Ray’s Take: There was a time when you worked your entire career at one company and retired with a pension and a gold watch after 40 or so years of service. But, like so many things, that picture has changed over the years. Job hopping – once a red flag on your resume – is now the norm.
In the short term changing jobs can be a winning proposition. It’s a quicker way to move up the ladder and often offers quick cash incentives. Changing jobs can work in your favor. But before you jump on the opportunity, stop and do the math on some important factors that may impact you negatively down the line.
The first thing to assess is how long have you been at your current company. Some companies require you to work for them for a specific period of time before you can contribute to a 401(k). And once you’ve hit that number of years, many require you to remain for a specific number of years, usually five, in order to keep any company matching contributions. Are you losing retirement savings money by making the change to another employer? Review other benefits as well. Health insurance, life insurance, disability insurance, HSA’s all cost money. Some companies short on those “boring” details in order to “fluff up” that salary number.

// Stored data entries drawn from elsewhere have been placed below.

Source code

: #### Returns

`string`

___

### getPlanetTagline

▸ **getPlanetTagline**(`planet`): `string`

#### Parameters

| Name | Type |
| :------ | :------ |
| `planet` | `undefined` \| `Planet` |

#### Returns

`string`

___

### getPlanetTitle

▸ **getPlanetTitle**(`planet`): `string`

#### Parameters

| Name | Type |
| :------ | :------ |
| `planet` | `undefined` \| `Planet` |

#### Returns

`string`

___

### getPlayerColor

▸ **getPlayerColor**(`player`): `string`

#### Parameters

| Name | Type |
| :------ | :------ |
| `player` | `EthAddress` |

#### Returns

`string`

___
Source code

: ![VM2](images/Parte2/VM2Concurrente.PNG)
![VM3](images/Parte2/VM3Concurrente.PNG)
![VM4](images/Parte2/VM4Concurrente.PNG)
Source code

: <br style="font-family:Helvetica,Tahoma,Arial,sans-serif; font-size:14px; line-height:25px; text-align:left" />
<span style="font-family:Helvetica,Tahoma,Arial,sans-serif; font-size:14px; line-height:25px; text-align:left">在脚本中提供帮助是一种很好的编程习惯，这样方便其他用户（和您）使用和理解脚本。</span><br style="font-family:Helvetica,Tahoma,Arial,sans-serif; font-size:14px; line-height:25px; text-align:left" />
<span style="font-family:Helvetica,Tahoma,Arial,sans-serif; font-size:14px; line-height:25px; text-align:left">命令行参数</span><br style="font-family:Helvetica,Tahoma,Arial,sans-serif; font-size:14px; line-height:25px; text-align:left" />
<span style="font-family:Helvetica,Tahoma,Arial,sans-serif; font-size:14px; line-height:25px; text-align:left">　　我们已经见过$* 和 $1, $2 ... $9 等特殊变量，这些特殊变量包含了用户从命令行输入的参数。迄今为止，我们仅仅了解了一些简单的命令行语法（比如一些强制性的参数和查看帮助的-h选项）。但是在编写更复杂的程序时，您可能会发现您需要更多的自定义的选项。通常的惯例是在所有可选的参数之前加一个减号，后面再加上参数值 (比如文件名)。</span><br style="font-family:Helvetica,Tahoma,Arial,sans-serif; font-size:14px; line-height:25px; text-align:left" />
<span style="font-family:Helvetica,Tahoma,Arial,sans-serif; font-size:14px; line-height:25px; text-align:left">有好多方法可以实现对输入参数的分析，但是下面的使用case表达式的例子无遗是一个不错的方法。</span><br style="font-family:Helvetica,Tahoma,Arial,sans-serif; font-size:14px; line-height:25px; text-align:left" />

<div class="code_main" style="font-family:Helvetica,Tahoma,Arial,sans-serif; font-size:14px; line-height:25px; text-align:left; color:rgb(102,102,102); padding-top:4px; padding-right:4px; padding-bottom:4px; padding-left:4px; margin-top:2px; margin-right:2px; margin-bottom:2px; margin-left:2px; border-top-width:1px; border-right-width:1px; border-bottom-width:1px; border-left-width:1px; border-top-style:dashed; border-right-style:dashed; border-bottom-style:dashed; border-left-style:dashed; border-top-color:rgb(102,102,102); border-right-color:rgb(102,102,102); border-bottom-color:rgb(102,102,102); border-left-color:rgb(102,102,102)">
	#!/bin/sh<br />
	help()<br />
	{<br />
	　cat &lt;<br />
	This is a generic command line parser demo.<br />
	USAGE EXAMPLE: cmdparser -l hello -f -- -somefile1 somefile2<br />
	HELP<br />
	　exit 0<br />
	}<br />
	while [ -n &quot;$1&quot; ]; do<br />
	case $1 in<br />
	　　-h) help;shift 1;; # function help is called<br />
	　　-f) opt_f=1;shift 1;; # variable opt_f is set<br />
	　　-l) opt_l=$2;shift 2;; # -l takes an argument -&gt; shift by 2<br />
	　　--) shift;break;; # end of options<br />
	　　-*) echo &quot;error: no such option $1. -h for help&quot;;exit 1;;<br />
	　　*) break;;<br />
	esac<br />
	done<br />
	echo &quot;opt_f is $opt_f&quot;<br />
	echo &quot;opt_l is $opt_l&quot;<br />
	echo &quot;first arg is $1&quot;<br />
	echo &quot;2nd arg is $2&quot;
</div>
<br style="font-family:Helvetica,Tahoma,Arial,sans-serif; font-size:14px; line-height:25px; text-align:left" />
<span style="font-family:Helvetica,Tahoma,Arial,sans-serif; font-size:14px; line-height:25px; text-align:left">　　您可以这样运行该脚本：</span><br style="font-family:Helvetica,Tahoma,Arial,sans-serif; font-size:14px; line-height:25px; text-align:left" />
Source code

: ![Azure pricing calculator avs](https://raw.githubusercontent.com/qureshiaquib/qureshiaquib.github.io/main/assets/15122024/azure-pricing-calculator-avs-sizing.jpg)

According to the Bureau of Labor Statistics, workers currently stay at a job for 4.4 years. So if you’re at any company that requires five years to keep your company matching funds, the odds are that you will never see that money. That can really add up over time. If you do leap, be sure to move your retirement account with you.
There are alternatives to company sponsored 401(k) plans to start putting money aside for your independence. It’s important to create a retirement saving plan early and stick to it. The earlier you start, the better off you will be once you close in on retirement. It’s hard to make up money lost by not saving early. And even harder to be old and broke.
Dana’s Take: Young people entering the job market now have never seen the 40-years-and-a-gold-watch retirement plan. For most of them, their experience with the working world is watching their parents struggle with being downsized. So it’s really no surprise that they have a different mindset toward employment than previous generations.
That experience created a sense that companies are not loyal to their employees. And so, why should the employee be loyal to the company in this new world view. It’s become kind of a chicken and the egg conundrum. Which came first?
Whether working in the gig economy or for a lifetime employer, saving for the future is something that never changes, and being smart about it won’t go out of style.